After directing Kakashi to impale him, destroying the seal in his heart, Obito becomes the Ten-Tails host but is defeated by Naruto and Sasuke with the support of the Allied Shinobi Forces. As the Ten-Tails is extracted from him, Naruto appears in his subconscious and convinces him to return to their side. A guilt-ridden Obito tries to revive everyone who died in the war, like Nagato before him, only to be possessed by Black Zetsu and forced to resurrect Madara. On the brink of death, Obito turns on Madara, restrains Black Zetsu and moves to save Naruto's life. His defiance is short-lived, and he is left comatose after Madara forcefully reclaims his Rinnegan. Naruto uses his power to restore Obito's life to help fight Kaguya. Obito dies while shielding Naruto and Kakashi from Kaguya's attack; however, he thanks Naruto for reminding him of his true self. His spirit remains among the living long enough to help Kakashi by momentarily giving him his chakra and Mangekyo Sharingan (万華鏡写輪眼, Mangekyō Sharingan), passing into the next life after Kaguya is defeated.

===In other media===
In addition to the main series, Obito appears in a number of video games. The game Naruto Shippuden: Ultimate Ninja Storm Revolution describes the origin of the Akatsuki organization. The sixth Part II film, Road to Ninja: Naruto the Movie (2012), features Obito in his Madara persona. He traps Naruto and Sakura in an alternate world and manipulates Naruto's opposite persona, Menma. When Naruto defeats Menma, Obito releases Naruto and Sakura and considers the mission a failure. He appears in the Naruto light novel Naruto Jinraiden: The Day the Wolf Howled (2012), which explores Sasuke's reflections after Itachi's death. In Akatsuki Hiden (2015), Obito's first meeting with Nagato is shown.

==Reception==
The exploration of Obito's childhood in the Naruto Shippuden anime series was well received. Sci Fi Online enjoyed the handling of his, Rin and Kakashi's past, which had a major impact on the series' main storyline. IGN ranked Obito and Konan's fight the 11th-best battle in Naruto, and ranked Obito's fight against Minato Namikaze the fourth-best in the series. CyberConnect2 CEO Hiroshi Matsuyama said Obito became his favorite character in the Naruto series; Matsuyama's previous favorites were Shikamaru Nara and Itachi Uchiha. In a manga popularity poll, Obito was voted the 19th-most-popular Naruto character. Takagi's portrayal of the character in the final war was the subject of praise within viewers of the series due to how dark he is in contrast to his younger persona.

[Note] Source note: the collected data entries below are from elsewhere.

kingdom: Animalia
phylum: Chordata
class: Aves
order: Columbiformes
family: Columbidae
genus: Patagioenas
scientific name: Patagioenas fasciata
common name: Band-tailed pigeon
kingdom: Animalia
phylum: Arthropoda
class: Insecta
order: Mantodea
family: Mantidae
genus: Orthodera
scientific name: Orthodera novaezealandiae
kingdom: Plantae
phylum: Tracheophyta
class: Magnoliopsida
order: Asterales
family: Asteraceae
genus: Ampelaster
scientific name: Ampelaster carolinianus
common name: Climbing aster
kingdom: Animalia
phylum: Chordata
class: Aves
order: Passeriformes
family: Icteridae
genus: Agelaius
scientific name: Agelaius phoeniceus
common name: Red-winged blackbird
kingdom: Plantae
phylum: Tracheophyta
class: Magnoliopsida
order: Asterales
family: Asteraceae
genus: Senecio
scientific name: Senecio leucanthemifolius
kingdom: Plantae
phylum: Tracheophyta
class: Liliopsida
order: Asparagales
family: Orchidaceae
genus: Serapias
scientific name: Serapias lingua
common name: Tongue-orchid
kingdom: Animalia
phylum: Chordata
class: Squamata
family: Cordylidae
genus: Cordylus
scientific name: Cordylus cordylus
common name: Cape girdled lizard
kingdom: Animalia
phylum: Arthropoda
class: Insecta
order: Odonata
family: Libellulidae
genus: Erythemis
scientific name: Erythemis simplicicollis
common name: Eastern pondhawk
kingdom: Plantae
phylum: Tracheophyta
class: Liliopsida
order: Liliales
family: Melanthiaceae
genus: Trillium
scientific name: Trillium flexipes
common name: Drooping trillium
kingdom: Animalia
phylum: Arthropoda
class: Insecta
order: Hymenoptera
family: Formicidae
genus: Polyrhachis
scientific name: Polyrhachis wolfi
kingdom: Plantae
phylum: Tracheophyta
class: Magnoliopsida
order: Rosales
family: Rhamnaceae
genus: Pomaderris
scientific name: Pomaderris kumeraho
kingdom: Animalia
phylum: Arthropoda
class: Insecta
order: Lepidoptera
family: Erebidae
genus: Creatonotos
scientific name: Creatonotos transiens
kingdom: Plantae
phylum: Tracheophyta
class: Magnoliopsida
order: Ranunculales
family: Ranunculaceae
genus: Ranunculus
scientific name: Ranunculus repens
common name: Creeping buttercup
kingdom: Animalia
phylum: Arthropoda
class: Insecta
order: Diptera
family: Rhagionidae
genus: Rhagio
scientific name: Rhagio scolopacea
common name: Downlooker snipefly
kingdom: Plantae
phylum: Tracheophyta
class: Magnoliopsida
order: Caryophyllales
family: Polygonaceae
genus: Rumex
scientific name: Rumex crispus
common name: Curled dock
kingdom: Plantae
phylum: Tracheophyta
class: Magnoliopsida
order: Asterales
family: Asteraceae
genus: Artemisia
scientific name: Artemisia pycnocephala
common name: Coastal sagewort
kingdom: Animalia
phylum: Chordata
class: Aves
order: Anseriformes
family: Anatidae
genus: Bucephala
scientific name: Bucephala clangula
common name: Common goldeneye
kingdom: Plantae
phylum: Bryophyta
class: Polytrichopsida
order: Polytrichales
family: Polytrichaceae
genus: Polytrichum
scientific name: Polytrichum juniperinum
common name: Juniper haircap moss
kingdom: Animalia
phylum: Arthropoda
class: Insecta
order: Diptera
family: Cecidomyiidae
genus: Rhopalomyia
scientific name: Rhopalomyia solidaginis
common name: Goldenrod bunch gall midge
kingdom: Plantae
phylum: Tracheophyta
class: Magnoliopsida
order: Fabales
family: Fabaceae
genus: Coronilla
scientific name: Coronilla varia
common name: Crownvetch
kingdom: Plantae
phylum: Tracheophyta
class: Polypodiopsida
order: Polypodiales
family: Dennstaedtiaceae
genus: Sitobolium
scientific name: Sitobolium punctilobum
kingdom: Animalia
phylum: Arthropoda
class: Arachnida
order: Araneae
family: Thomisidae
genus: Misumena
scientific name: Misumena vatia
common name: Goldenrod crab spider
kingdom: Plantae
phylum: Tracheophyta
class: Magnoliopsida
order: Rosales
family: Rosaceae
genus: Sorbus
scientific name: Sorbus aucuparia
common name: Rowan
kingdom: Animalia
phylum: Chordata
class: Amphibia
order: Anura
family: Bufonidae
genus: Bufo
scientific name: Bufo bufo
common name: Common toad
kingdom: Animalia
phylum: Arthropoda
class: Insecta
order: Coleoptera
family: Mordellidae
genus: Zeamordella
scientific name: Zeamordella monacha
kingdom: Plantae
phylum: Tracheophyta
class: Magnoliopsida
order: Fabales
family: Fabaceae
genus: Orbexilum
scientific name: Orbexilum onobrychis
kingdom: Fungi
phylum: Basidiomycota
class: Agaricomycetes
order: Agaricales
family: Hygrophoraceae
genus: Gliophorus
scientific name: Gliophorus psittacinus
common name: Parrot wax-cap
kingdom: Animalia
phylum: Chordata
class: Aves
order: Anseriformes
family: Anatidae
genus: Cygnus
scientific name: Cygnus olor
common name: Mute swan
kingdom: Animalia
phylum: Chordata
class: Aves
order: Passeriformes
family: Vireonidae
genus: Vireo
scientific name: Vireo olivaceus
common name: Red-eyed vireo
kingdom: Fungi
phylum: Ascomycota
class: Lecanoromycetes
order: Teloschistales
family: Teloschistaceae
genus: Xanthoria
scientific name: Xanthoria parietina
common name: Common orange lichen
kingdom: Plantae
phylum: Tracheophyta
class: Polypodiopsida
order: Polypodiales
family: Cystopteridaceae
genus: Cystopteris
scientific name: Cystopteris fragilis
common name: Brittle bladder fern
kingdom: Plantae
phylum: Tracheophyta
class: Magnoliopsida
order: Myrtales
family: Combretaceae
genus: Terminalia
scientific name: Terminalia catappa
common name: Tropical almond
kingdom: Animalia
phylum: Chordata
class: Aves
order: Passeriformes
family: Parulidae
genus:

Regarding the character, before his identity reveals, Jason Thompson of Anime News Network was shocked to learn that Tobi was the real leader of Akatsuki (instead of Pain), and when Tobi refers to himself as Madara Uchiha. Thompson enjoyed Kishimoto's depiction of Tobi's teleportation technique and was surprised when Tobi told Sasuke Uchiha the truth about Itachi. He later called Tobi an "insane idealist" (similar to Nagato) after learning of his desire to create a peaceful world with the powerful Ten-Tails. A UK Anime Network reviewer enjoyed Obito's action scenes with Naruto, Killer Bee, Kakashi, and Guy because of his ability to reanimate the six-tailed beasts.

Bryce Coulter of the Fandom Post enjoyed the revelation of Tobi's true identity and liked its impact on Kakashi, praising the story's treatment of his inner turmoil, as he "confronts the demons of his past". UK Anime Network found Tobi's true identity predictable, but highly enjoyed the backstory reveal, calling it "probably the most interesting flashback sequence of the series to date". Jason Thompson was shocked at the revelation that Tobi was Obito, finding the "most compassionate person in the manga" holding a grudge against the world to be out of character. Amy McNulty of Anime News Network praised the animation of Kakashi's fight against Obito and the references to the fighters' childhoods. McNulty found the character's death predictable, and criticized the development of Obito briefly giving Kakashi his eyes' techniques after dying, finding it counter to the prevailing theme of "hard work". Chris Beveridge had mixed feelings about the treatment of Obito's death in the anime version; the narrative begins focusing on flashbacks and his childhood dreams (which had already been shown), neglecting the present fight against Kaguya.